TASK OBJECTIVE: Find every line in the records below that contains the word "Value" and copy each of those lines in full. Matching is case-sensitive.

SOURCE MATERIAL:
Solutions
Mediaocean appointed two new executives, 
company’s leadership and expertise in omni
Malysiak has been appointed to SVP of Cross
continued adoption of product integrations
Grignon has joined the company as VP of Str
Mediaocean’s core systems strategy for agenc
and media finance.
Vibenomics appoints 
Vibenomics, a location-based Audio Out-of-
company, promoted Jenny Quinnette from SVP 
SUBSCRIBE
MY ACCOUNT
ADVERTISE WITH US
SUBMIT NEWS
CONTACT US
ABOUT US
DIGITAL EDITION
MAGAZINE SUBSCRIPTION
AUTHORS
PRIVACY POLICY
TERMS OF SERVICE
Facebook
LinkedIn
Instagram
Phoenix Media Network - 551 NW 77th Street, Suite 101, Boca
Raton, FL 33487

...

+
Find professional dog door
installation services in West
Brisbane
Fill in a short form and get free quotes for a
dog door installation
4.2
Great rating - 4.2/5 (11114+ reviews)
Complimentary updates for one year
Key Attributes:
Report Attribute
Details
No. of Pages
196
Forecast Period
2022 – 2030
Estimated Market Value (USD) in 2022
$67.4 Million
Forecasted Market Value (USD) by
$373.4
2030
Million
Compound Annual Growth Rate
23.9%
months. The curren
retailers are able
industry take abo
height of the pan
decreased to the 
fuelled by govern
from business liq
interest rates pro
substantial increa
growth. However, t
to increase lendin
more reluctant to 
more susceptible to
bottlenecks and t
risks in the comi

OUTPUT BELOW:
Estimated Market Value (USD) in 2022
Forecasted Market Value (USD) by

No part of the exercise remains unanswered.